SYCL allows us to easily leverage the power of C++ template metaprogramming in device code. Most valid compile-time constructs will work in a kernel (with some restrictions, described in "Limitations"). This means that we can define generic command groups, kernels, use functional programming concepts, and offload a lot of work to the compiler.
In this section we will create and execute a generic kernel function object
Define ConstantAdder
template<typename T, typename Acc, size_t N>
class ConstantAdder {
public:
ConstantAdder(Acc accessor, T val)
: accessor(accessor)
, val(val) {}
void operator() () {
for (size_t i = 0; i < N; i++) {
accessor[i] += val;
}
}
private:
Acc accessor;
const T val;
};
We first define a ConstantAdder
class. The class overloads operator()
, so it is a function object. It performs addition of a value to every element of an object, given that the object provides operator[]
.
Execute generic function
#include <iostream>
#include <array>
#include <algorithm>
#include <CL/sycl.hpp>
namespace sycl = cl::sycl;
<<Define ConstantAdder>>
int main(int, char**) {
std::array<int, 4> vals = {{ 1, 2, 3, 4 }};
sycl::queue queue(sycl::default_selector{});
{
sycl::buffer<int, 1> buf(vals.data(), sycl::range<1>(4));
queue.submit([&] (sycl::handler& cgh) {
auto acc = buf.get_access<sycl::access::mode::read_write>(cgh);
cgh.single_task(ConstantAdder<int, decltype(acc), 4>(acc, 1));
} );
}
std::for_each(vals.begin(), vals.end(), [] (int i) { std::cout << i << " "; } );
std::cout << std::endl;
return 0;
}
In main
, after the typical setup, we create a single buffer to manage four integer values. Note that we can use int
, which is an unsized type - its width can differ from platform to platform. It is, however, safe to use, since the size is decided by the host compiler. The device compiler will then just use the same size, which allows for safe transfers of data between the host and devices.

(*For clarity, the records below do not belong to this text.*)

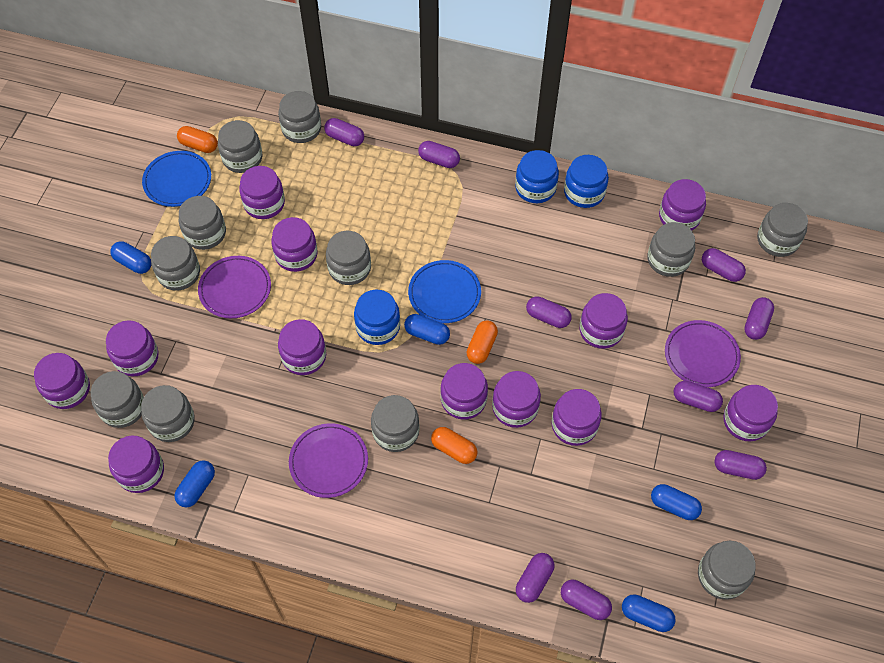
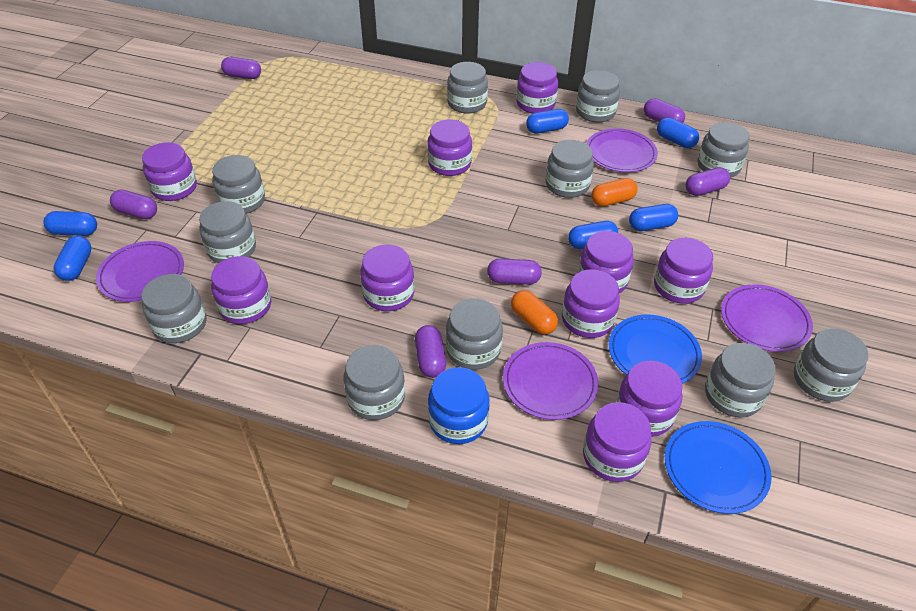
blue capsule: [110,241,151,274] [174,460,215,508] [404,314,450,345] [622,594,676,632] [651,484,702,520] = 5 -> [43,211,97,236] [53,236,92,281] [526,109,569,134] [568,221,618,249] [629,204,678,231] [657,117,699,148] = 6
blue jar: [354,290,400,345] [515,150,559,203] [564,155,609,208] = 3 -> [428,367,490,444] = 1
orange capsule: [177,126,218,153] [431,427,477,464] [467,320,498,364] = 3 -> [511,290,558,335] [591,178,638,207] = 2
purple capsule: [324,118,364,146] [418,141,460,168] [516,553,554,603] [526,296,572,328] [561,580,612,620] [673,381,723,412] [702,248,746,282] [714,450,767,480] [744,297,774,340] = 9 -> [110,189,157,219] [221,57,261,79] [415,325,446,378] [487,258,542,285] [644,98,685,123] [685,167,730,196] = 6
purple jar: [34,353,90,409] [106,320,159,376] [108,436,164,493] [239,166,285,219] [271,217,318,272] [278,319,326,375] [441,363,488,419] [492,371,541,428] [552,389,602,446] [579,293,628,349] [659,179,706,231] [723,385,778,442] = 12 -> [142,142,197,201] [211,256,271,324] [360,244,415,311] [427,119,472,176] [516,62,558,113] [562,269,620,338] [578,231,634,293] [583,402,652,482] [616,361,682,437] [654,238,713,304] = 10
purple plate: [198,256,271,318] [289,423,368,498] [665,320,741,387] = 3 -> [96,241,184,302] [503,342,598,420] [586,128,658,172] [721,284,813,352] = 4

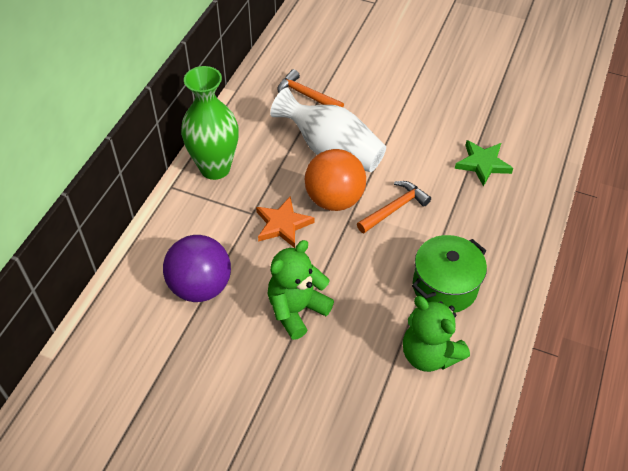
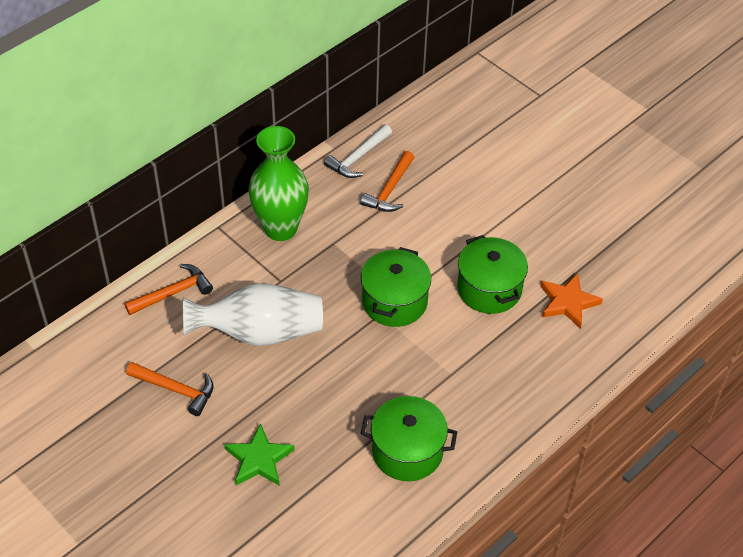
green pot: [412,235,487,313] = 1 -> [361,247,431,327] [361,396,457,481] [457,235,528,314] = 3
green teddy bear: [268,240,334,340] [403,296,470,372] = 2 -> none = 0
orange ball: [305,149,366,211] = 1 -> none = 0
orange hammer: [277,69,344,107] [357,181,431,233] = 2 -> [124,264,213,315] [126,362,214,416] [360,151,414,212] = 3
purple ball: [163,235,231,302] = 1 -> none = 0
white hammer: none = 0 -> [324,124,392,178] = 1

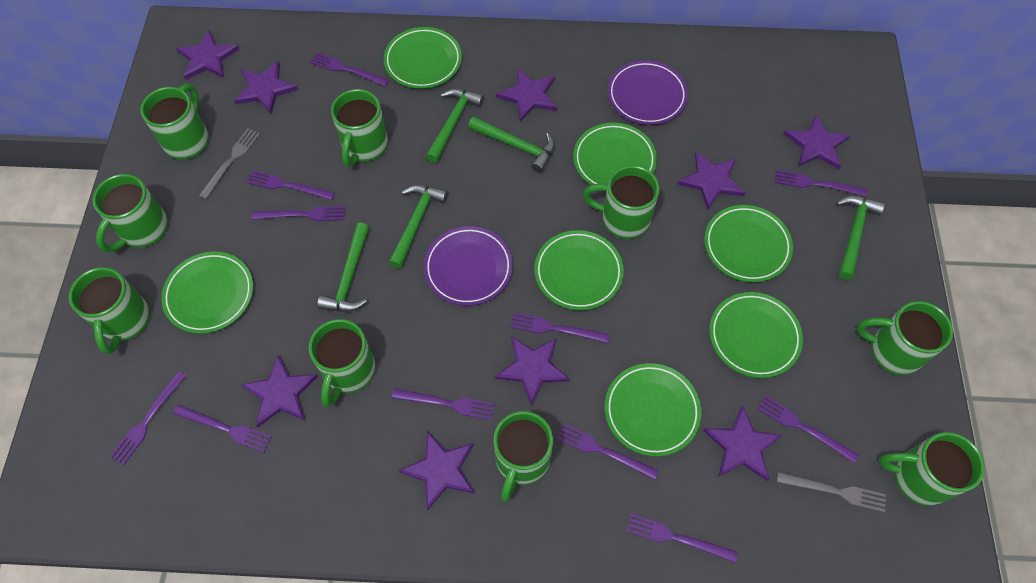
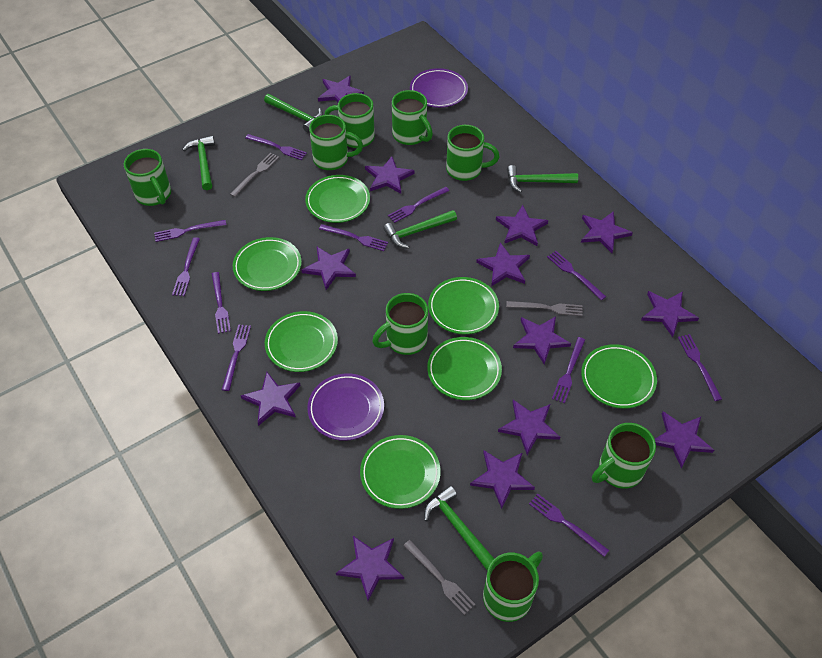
green mug: [69,267,150,354] [93,174,168,253] [141,84,209,159] [309,319,376,407] [331,89,388,167] [494,411,553,502] [583,165,660,239] [856,301,953,375] [879,432,985,506] = 9 -> [124,149,171,206] [309,115,363,170] [324,93,375,148] [372,293,428,355] [392,90,433,145] [446,125,500,181] [483,552,543,622] [592,423,656,489] = 8
grey fork: [199,128,260,199] [777,472,886,512] = 2 -> [230,153,279,197] [403,540,475,615] [506,301,583,316] = 3
purple star: [176,30,239,80] [234,61,299,114] [241,355,318,427] [399,431,474,510] [495,336,570,406] [496,68,557,122] [677,152,745,210] [703,405,782,481] [784,114,851,169] = 9 -> [241,372,300,426] [301,247,356,290] [318,75,364,103] [336,536,404,601] [365,156,415,194] [470,450,535,509] [476,243,530,286] [496,205,548,246] [498,400,560,455] [513,316,571,364] [581,211,633,253] [641,291,699,337] [655,411,714,468] = 13

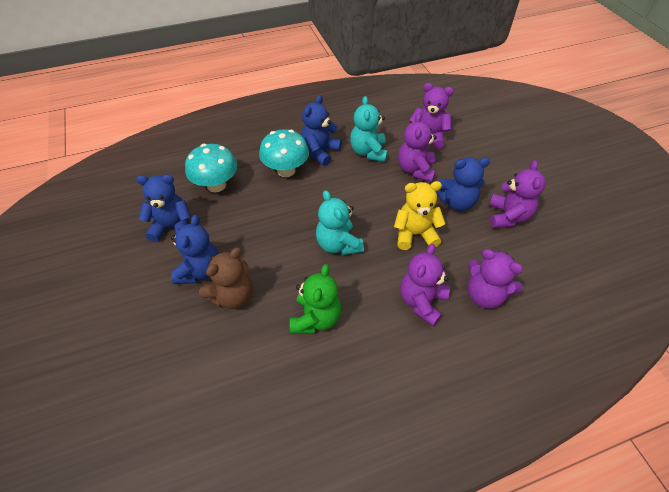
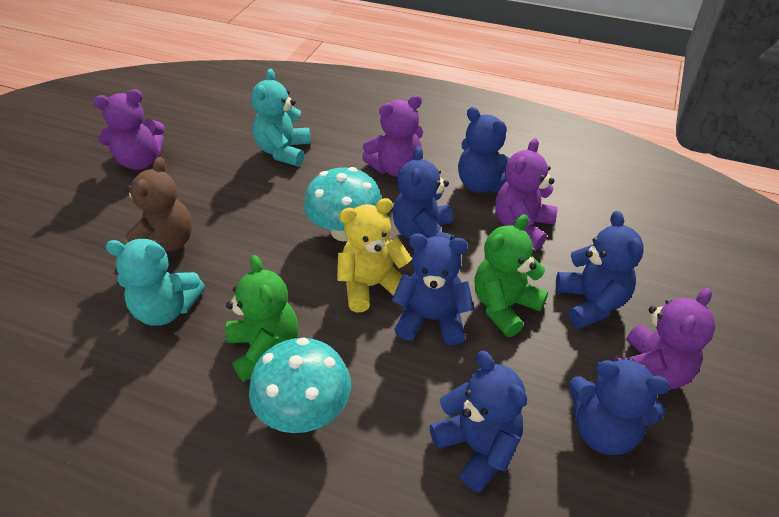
blue teddy bear: [136,174,191,242] [171,215,219,284] [301,95,342,166] [436,157,490,211] = 4 -> [392,234,474,346] [393,146,453,240] [429,351,527,493] [458,107,510,193] [556,211,644,329] [569,358,670,455] = 6
green teddy bear: [290,264,341,334] = 1 -> [225,255,298,382] [474,214,548,337] = 2
purple teddy bear: [398,113,437,182] [400,244,450,326] [409,83,454,149] [468,249,523,309] [489,160,545,228] = 5 -> [94,89,165,170] [362,95,423,177] [495,138,558,250] [612,288,716,390] = 4

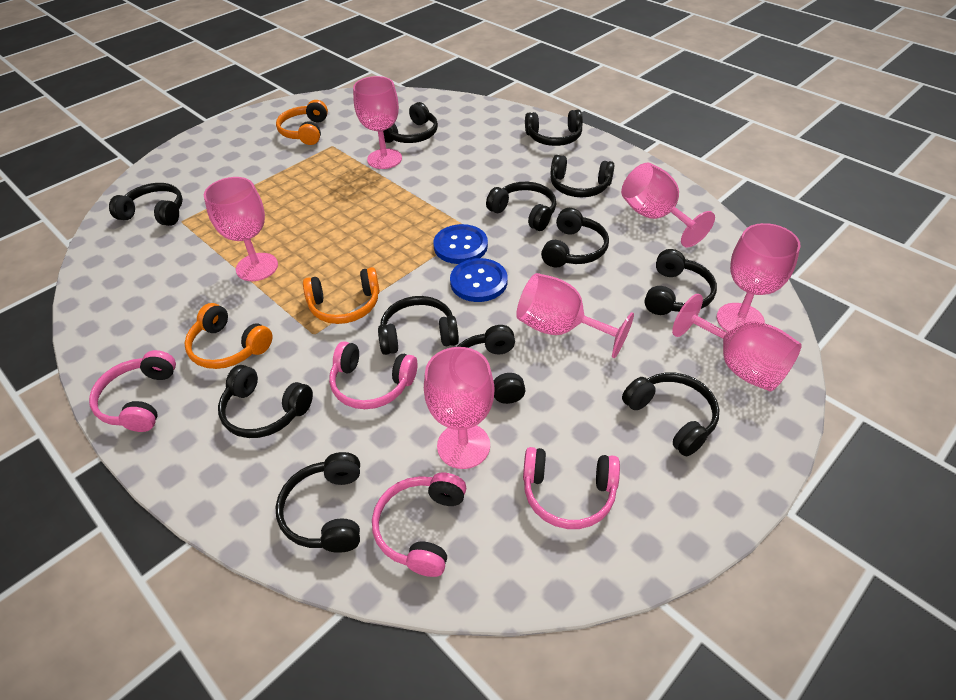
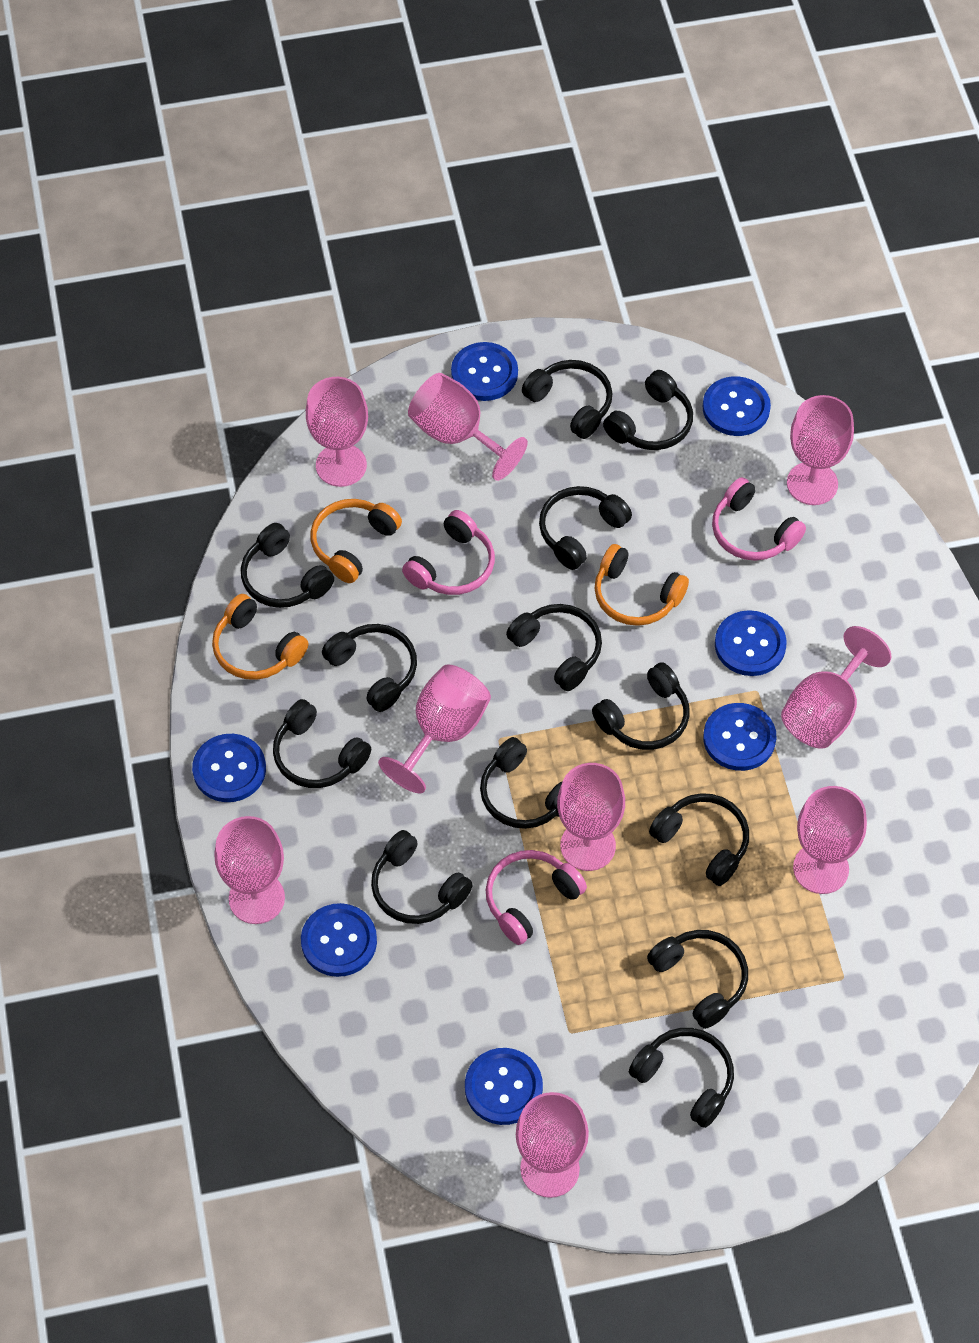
black headphones: [109,183,183,226] [218,365,313,438] [275,452,360,553] [378,296,459,355] [383,102,438,143] [457,325,526,404] [486,182,556,231] [525,110,583,146] [541,208,609,267] [551,155,615,197] [622,373,720,457] [645,249,717,315] = 12 -> [241,523,334,608] [273,699,371,788] [322,624,417,712] [371,830,473,924] [480,737,563,829] [506,604,602,691] [522,360,612,439] [539,486,632,570] [592,662,690,750] [603,370,693,450] [629,1028,734,1128] [647,930,748,1029] [649,793,749,886] = 13
blue button: [433,224,488,264] [450,258,508,302] = 2 -> [192,734,266,802] [301,903,377,977] [451,342,518,401] [465,1048,543,1125] [703,376,771,436] [703,703,777,771] [715,610,787,676] = 7
pink goblet: [204,177,278,281] [353,76,402,169] [424,347,495,469] [516,273,634,358] [621,163,715,247] [672,294,802,392] [717,223,800,332] = 7 -> [214,816,285,924] [306,377,368,487] [378,664,491,794] [408,373,528,481] [516,1092,589,1198] [557,763,625,871] [781,626,891,749] [787,395,854,505] [793,786,867,894] = 9
pink headphones: [89,350,176,432] [329,341,417,409] [372,473,466,577] [523,447,620,529] = 4 -> [402,510,495,595] [486,850,587,945] [712,477,806,561] = 3

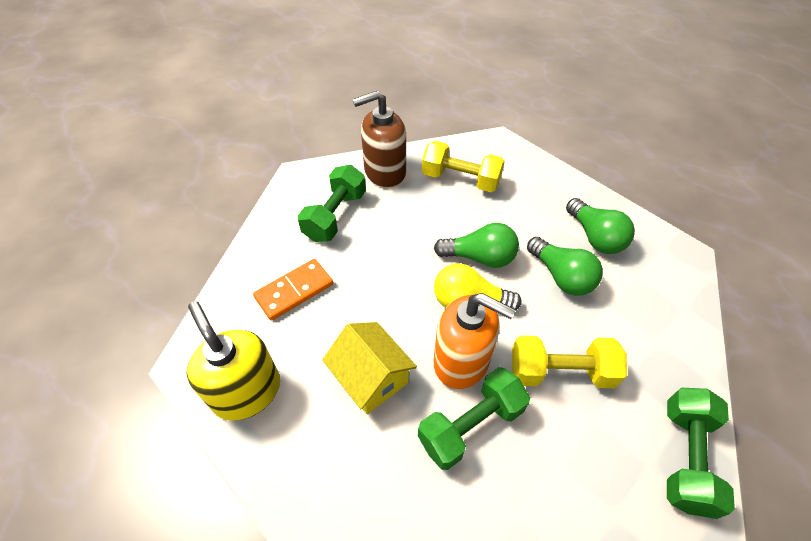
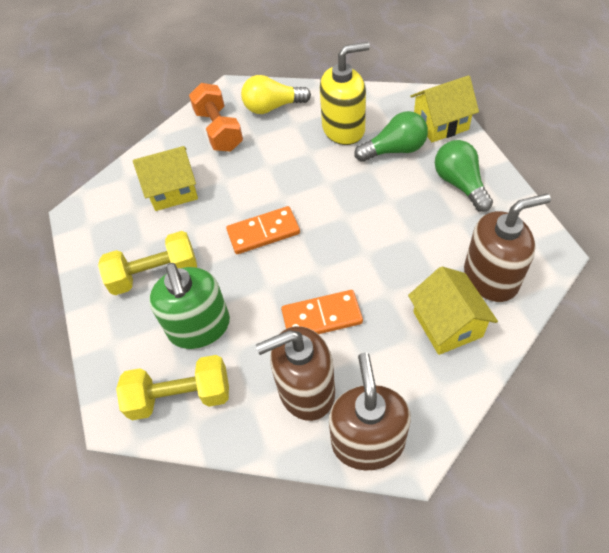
brown soap dispenser: [353,91,406,188] = 1 -> [256,326,335,421] [329,353,411,470] [464,193,551,302] = 3
green dumbbell: [298,165,366,242] [418,367,530,470] [667,388,735,519] = 3 -> none = 0
green light bulb: [434,223,519,268] [527,237,603,296] [566,198,635,254] = 3 -> [354,111,428,162] [435,140,493,212] = 2
green soap dispenser: none = 0 -> [149,263,230,349] = 1
orange domino: [253,259,333,321] = 1 -> [226,206,300,254] [281,290,363,334] = 2
orange dumbbell: none = 0 -> [189,83,243,152] = 1
orange soap dispenser: [434,293,516,389] = 1 -> none = 0
yellow house: [322,322,417,414] = 1 -> [133,146,198,211] [408,267,498,355] [410,75,479,142] = 3

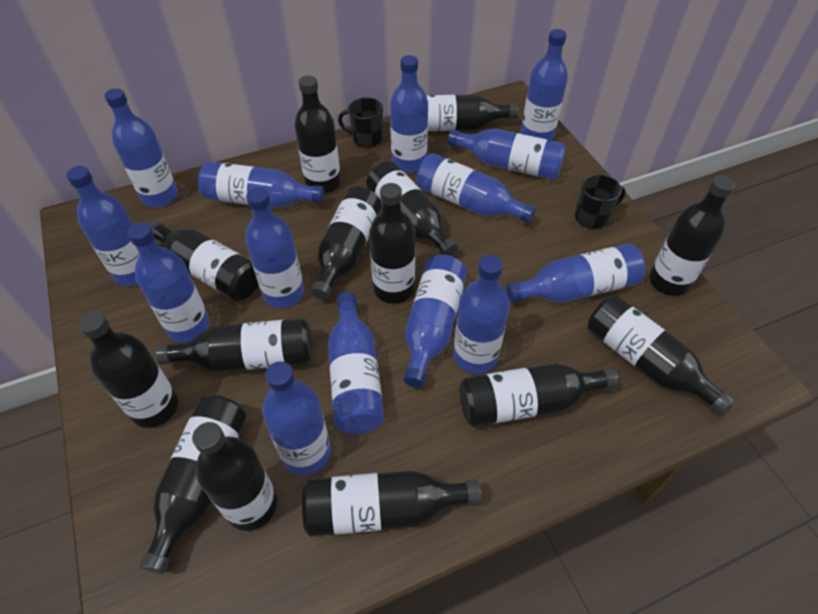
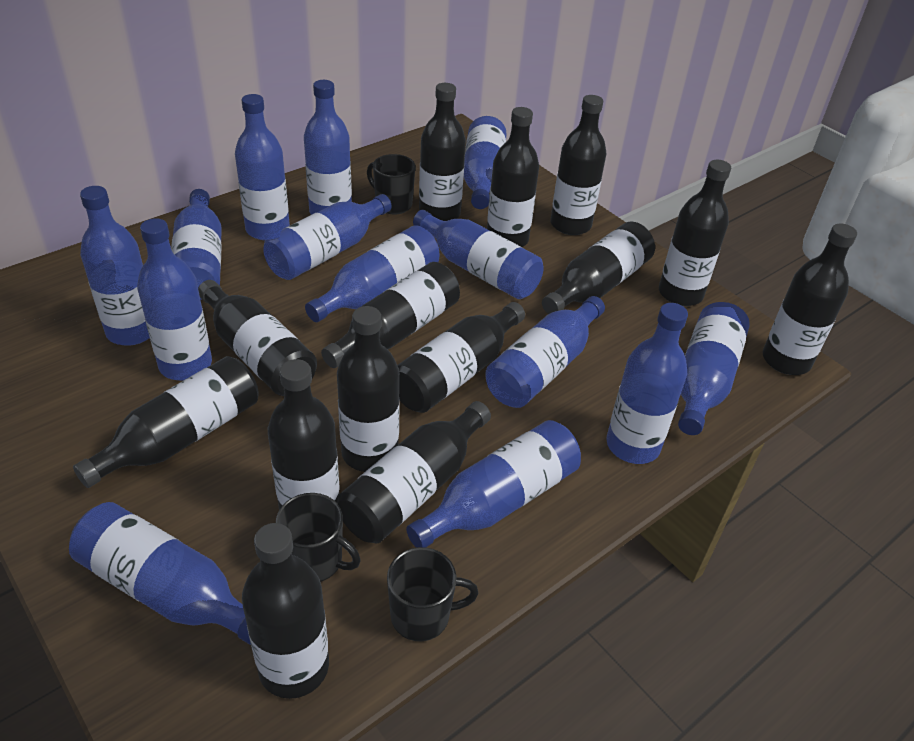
black mug: [338,97,383,148] [575,174,626,229] = 2 -> [276,493,361,582] [367,154,416,215] [387,547,479,641] = 3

In the command group, we create an instance of our ConstantAdder
with a value of 1
and pass that to single_task
. Notice that since our function object is now a full-fledged class, we do not have to make up an artificial template parameter, since the kernel name is known - it is exacly the name of the function object type ConstantAdder
. The output of the program is as expected:
2 3 4 5
Of course, in this case a simple lambda kernel would have worked just as well. In general though, using your own classes gives you more flexibility and expressive power, at the cost of verbosity.